■ **What the task asks**:
Search the entries below for "output". Report each line where it occurs.
Data extracts Block Start
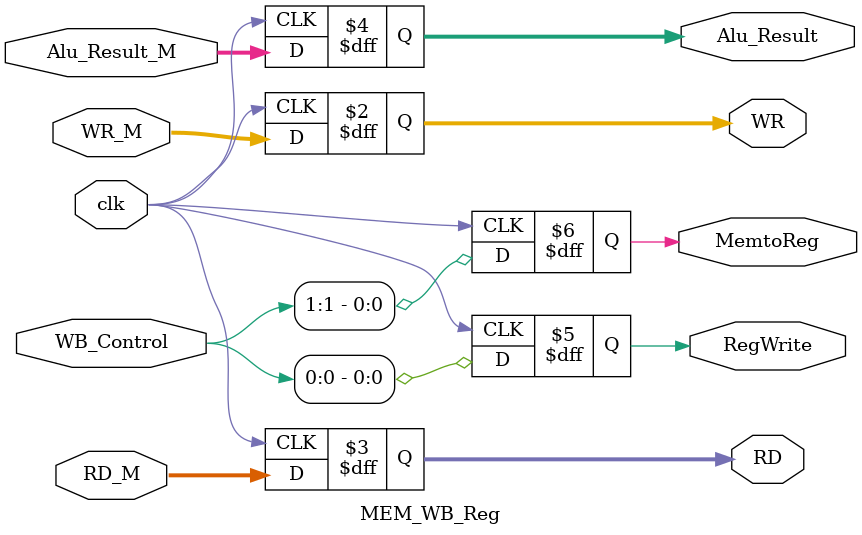
<source format=v>
module MEM_WB_Reg ( RD_M , Alu_Result_M , WR_M , WB_Control , clk , RegWrite , MemtoReg , RD , Alu_Result , WR ) ;

input [4:0] WR_M ;
input [31:0] RD_M , Alu_Result_M ;
input [1:0] WB_Control ;
input clk ;

output reg [4:0] WR ;
output reg [31:0] RD , Alu_Result ;
output reg RegWrite , MemtoReg ;

always @(posedge clk)
begin

RD <= RD_M ;
Alu_Result <= Alu_Result_M ;
WR <= WR_M ;
RegWrite <= WB_Control[0];
MemtoReg <= WB_Control[1];

end


endmodule

</source>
Data extracts Block End
■ **Completed exercise**:
output reg [4:0] WR ;
output reg [31:0] RD , Alu_Result ;
output reg RegWrite , MemtoReg ;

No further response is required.